## Anweisungen
Beantworten Sie anhand des Textes über den Berufungsprozess gegen Amanda Knox diese Fragen:
1. Zu wie vielen Jahren Haft wurde Raffaele Sollecito im Dezember 2009 verurteilt?
2. Wie alt war Meredith Kercher laut dem Text, als sie im Jahr 2007 gefunden wurde?
3. Wie viele Seiten umfasst die neue Untersuchungsakte?

## Vorliegender Text
Im Berufungsprozess gegen den Engel mit den Eisaugen, Amanda Knox, gibt es neue Erkenntnisse.

Perugia - Der Prozess gegen Amanda Knox, den Engel mit den Eisaugen, hat 2009 weltweit für großes Aufsehen gesorgt. Die US-amerikanische Studentin wurde angeklagt, zusammen mit ihrem Freund in Italien eine Mitbewohnerin umgebracht zu haben. Jetzt geht der Berufungsprozess dem Ende entgegen.

Italiens Medien sprechen von einem "skandalösen Justizfehler". Im Dezember 2009 wurden die US-amerikanische Studentin Armanda Knox, "der Engel mit den Eisaugen", wie Italiens Medien die junge Frau nennen, und ihr italienischer Ex-Freund Raffaele Sollecito zu 26 Jahren und 25 Jahren Haft verurteilt.

Sie sollen ihre britische Mitbewohnerin Meredith Kercher brutal ermordet haben. Knox und Sollecito beteuerten immer ihre Unschuld. Das Berufungsverfahren gegen das Paar stellt das Urteil in Sachen Indizien vollkommen auf den Kopf.

Opfer wurde Kehle durchgeschnitten

Bereits in erster Instanz sorgten der Mord, der Prozess und das Urteil international für großes Aufsehen. Die 21-jährige Kercher war im Jahr 2007 halbnackt und mit durchgeschnittener Kehle in dem Haus gefunden worden, das sie zusammen mit Knox und anderen Studenten der Ausländeruniversität von Perugia bewohnt hatte.

Die Staatsanwaltschaft war am Ende ihrer Ermittlungen davon überzeugt, dass die britische Studentin ermordet wurde, weil sie sich geweigert hatte, bei Sexspielen mitzumachen. An der Tat soll auch der Mitangeklagte Rudy Guede aus der Elfenbeinküste beteiligt gewesen sein. In einem getrennten Schnellverfahren wurde auch Guede verurteilt. Ihn schickten die Richter allerdings nur 16 Jahre ins Gefängnis.

 Tatgegenstände ohne Blut des Opfers

Knox und Sollecito wurden vor allem aufgrund von Indizien verurteilt. Das sorgte in den USA für zahlreiche Proteste. Nicht nur die Eltern der amerikanischen Studentin, sondern auch Bürgerinitiativen setzen sich seit Ende 2009 für die Unschuld der jungen Frau und einen neuen und fairen Prozess ein. Die Anwälte von Knox gingen in die Berufung.

Experten der Spurensicherung haben die Indizien, vor allem die DNA-Funde, ihrer Kollegen noch einmal genau untersucht. Dabei entdeckten sie zu ihrem großen Erstaunen, dass die vermeintlichen Tatgegenstände, mit denen Knox und Sollecito die Mitstudentin ermordet haben sollen, kein Blut des Opfers aufzuweisen scheinen.

Blutspuren von Knox jetzt in Zweifel gezogen

 Blutspuren von Knox jetzt in Zweifel gezogen

Die Spurensicherung im ersten Verfahren, so das Fazit der 145 Seiten dicken neuen Untersuchungsakte, sei nicht gründlich vorgegangen. "Da wurden einfach Dinge behauptet", so einer der Anwälte von Knox.

## Datenauszüge
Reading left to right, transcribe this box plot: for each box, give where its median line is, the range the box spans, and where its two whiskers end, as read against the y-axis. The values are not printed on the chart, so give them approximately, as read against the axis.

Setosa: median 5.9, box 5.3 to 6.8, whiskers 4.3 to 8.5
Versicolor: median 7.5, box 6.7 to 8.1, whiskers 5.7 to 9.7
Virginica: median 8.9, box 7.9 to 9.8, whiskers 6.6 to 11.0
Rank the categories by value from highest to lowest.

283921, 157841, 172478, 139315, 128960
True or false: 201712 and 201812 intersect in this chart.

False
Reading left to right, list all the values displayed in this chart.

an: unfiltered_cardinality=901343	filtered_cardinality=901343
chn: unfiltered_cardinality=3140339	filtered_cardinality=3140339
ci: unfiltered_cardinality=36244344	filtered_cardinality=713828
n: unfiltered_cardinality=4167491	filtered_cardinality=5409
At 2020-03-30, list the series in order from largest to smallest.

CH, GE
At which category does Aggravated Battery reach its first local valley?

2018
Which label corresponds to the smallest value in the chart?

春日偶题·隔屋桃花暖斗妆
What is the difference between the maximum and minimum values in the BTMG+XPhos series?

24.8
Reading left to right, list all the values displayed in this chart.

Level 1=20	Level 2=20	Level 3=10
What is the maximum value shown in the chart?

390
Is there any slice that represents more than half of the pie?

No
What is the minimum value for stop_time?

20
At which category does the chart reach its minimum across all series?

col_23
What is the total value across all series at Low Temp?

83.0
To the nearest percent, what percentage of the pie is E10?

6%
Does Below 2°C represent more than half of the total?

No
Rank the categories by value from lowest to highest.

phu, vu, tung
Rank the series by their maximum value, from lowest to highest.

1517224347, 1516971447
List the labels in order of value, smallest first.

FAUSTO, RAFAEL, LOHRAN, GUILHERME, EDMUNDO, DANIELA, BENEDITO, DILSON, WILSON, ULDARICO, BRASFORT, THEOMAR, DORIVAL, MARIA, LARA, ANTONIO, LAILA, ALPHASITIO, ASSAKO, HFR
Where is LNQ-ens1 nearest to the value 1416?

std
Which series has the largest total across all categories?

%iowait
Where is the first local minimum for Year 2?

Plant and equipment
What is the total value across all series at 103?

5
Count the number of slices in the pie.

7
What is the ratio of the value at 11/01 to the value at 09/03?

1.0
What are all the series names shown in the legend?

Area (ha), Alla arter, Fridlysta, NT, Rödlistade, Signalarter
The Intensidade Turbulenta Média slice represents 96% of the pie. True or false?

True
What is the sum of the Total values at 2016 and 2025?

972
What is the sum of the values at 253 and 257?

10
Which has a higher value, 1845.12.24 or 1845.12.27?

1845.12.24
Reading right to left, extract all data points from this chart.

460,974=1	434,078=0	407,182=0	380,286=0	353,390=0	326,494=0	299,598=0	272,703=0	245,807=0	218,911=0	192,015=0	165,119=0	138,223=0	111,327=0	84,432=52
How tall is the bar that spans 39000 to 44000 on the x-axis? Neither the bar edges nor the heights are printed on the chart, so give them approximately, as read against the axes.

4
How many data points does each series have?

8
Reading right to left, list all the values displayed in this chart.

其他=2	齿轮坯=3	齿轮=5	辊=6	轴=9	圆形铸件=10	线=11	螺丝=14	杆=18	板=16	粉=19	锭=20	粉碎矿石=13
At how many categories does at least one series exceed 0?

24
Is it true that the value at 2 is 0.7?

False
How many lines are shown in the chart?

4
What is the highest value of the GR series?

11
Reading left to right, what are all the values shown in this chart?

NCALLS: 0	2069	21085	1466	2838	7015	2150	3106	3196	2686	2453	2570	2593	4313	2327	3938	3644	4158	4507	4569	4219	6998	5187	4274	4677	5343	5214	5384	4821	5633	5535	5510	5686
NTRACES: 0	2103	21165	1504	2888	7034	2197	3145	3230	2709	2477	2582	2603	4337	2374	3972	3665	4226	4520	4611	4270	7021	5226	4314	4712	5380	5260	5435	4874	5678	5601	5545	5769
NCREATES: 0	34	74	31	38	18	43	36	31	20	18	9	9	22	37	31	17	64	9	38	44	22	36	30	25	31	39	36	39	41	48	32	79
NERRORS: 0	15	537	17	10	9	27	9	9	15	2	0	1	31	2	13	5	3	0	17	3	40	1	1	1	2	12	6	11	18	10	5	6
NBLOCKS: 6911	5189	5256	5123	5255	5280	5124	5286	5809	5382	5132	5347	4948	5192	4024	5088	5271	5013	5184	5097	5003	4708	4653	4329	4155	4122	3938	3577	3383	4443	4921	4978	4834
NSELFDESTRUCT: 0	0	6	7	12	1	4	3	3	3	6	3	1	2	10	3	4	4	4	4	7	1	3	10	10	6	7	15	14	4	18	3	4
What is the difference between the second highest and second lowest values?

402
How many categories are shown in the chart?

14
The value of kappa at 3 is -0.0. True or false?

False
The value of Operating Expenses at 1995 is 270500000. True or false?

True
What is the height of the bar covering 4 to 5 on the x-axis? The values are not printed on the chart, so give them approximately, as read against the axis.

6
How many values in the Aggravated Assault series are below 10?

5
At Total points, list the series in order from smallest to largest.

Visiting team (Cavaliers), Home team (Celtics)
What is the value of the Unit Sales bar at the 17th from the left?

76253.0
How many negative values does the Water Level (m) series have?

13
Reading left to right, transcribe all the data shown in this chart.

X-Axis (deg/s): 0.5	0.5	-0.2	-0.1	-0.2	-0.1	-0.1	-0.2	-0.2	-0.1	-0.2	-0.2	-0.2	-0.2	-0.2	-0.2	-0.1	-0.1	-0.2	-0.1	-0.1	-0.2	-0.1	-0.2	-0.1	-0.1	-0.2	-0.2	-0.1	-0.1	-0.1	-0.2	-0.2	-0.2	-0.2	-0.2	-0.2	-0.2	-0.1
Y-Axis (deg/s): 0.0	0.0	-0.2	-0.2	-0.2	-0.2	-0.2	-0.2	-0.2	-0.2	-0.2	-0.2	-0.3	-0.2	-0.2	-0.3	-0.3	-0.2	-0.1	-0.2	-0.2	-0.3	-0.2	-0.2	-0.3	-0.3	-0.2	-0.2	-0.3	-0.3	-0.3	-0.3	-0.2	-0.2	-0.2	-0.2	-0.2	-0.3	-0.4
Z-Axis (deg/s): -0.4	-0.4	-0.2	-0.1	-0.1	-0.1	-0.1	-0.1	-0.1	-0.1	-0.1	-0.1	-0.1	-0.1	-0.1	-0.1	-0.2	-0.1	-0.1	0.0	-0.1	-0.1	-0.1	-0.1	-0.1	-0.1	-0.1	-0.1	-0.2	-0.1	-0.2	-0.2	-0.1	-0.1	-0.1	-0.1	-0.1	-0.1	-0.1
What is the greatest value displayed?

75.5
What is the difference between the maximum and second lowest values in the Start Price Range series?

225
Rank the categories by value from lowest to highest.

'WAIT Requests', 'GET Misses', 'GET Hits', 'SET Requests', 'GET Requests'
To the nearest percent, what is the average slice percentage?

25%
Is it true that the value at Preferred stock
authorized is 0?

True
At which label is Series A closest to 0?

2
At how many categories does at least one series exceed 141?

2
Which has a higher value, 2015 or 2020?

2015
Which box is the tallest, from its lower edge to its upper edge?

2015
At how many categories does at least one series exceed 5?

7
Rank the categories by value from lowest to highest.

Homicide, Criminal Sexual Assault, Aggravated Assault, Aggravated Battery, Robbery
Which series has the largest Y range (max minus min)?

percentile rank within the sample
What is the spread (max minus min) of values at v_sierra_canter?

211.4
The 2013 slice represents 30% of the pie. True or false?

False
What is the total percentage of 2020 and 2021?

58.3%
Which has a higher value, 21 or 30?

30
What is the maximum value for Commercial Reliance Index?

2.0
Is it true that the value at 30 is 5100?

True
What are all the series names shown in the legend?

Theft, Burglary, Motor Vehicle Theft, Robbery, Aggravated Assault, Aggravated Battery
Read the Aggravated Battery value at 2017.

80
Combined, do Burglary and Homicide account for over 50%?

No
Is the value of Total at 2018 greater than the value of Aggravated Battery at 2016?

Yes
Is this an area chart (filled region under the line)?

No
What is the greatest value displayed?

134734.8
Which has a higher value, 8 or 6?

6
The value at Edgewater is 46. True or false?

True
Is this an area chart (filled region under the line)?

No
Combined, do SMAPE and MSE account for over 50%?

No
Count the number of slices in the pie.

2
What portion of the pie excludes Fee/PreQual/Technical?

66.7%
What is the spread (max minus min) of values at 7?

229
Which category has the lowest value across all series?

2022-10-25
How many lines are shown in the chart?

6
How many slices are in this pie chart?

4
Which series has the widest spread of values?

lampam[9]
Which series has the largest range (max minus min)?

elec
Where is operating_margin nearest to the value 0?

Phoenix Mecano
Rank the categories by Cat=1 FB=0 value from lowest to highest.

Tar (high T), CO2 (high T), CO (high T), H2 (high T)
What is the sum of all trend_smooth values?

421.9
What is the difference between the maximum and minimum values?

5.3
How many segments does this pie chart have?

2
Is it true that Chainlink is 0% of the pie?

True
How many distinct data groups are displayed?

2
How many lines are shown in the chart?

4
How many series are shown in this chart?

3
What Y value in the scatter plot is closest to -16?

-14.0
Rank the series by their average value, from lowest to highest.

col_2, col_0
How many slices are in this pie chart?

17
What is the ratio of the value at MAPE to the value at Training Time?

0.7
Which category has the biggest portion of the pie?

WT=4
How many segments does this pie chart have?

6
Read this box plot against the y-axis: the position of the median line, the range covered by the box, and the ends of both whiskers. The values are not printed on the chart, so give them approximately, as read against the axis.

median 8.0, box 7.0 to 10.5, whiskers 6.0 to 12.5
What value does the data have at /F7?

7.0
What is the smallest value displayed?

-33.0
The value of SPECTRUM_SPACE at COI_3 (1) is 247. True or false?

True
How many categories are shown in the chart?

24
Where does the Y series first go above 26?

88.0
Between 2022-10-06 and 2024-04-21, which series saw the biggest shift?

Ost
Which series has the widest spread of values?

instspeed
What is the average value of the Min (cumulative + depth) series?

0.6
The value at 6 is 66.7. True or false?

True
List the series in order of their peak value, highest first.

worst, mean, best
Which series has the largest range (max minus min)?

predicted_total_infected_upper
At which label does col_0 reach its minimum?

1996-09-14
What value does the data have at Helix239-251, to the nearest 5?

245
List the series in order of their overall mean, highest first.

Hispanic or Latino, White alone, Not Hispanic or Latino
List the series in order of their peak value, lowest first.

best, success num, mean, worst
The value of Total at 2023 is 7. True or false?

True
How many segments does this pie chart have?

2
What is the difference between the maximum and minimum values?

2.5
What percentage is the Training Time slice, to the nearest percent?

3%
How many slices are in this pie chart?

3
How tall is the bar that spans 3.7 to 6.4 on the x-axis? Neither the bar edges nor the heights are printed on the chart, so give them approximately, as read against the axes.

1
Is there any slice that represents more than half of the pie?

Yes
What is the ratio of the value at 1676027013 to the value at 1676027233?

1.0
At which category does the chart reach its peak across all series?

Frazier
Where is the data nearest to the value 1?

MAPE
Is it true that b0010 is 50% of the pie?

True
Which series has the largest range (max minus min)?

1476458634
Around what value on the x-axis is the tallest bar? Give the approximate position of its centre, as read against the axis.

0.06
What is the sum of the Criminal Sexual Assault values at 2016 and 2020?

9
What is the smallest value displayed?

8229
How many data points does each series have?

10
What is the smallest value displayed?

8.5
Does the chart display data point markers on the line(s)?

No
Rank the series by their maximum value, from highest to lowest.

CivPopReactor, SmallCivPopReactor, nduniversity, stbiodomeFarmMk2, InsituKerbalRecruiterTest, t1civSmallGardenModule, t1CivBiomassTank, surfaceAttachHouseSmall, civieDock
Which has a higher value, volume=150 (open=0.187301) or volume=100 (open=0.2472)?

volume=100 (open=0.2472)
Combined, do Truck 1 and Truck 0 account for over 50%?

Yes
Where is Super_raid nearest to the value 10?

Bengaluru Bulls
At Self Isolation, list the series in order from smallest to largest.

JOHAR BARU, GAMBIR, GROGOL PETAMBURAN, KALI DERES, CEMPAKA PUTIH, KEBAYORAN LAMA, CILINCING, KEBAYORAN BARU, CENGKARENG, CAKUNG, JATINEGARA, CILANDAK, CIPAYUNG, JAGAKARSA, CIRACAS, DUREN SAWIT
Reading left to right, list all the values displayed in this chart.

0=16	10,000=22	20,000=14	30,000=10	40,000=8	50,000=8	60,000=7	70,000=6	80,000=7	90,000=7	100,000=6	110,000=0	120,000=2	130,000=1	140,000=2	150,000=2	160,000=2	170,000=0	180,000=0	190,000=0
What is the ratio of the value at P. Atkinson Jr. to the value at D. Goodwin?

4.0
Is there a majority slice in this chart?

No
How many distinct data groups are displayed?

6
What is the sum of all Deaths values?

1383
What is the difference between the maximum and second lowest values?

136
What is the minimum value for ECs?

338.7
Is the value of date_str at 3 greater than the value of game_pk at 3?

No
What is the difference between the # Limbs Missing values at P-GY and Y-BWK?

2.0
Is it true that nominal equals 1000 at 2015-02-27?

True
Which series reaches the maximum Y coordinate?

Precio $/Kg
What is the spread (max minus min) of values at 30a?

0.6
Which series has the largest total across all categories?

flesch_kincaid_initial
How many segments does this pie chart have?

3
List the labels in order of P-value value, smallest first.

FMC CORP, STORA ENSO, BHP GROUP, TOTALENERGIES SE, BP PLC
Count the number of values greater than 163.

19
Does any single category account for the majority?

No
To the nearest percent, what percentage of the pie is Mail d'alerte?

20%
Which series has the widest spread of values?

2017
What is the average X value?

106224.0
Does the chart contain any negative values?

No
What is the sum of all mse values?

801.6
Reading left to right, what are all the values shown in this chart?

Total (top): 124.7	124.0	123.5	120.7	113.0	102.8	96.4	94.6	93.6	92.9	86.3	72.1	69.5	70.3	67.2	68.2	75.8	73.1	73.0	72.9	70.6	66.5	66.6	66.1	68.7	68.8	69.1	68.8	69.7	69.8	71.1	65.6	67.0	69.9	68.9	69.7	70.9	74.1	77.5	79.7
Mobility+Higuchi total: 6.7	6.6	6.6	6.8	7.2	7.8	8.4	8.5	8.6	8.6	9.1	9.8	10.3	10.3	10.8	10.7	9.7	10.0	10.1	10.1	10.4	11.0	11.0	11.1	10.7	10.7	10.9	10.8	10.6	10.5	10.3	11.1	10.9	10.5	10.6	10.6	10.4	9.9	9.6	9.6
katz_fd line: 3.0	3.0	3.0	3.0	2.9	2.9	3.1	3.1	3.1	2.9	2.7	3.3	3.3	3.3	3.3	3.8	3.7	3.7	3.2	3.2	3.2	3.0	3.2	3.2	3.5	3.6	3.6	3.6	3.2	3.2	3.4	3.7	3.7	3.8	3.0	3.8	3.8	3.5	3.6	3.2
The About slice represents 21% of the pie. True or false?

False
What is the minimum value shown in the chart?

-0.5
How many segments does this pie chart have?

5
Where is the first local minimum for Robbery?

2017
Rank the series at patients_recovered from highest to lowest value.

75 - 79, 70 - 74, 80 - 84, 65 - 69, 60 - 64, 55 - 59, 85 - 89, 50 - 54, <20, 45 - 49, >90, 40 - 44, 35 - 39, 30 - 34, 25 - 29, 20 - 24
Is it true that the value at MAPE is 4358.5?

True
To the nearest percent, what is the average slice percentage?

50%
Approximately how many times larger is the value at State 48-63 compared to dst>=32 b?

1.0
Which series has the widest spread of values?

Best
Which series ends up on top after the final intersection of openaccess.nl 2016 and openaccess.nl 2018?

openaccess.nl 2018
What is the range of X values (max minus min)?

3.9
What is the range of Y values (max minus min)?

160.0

## Schriftliche Antwort
1. Raffaele Sollecito wurde zu 25 Jahren Haft verurteilt.
2. Meredith Kercher war 21 Jahre alt.
3. Die neue Untersuchungsakte umfasst 145 Seiten.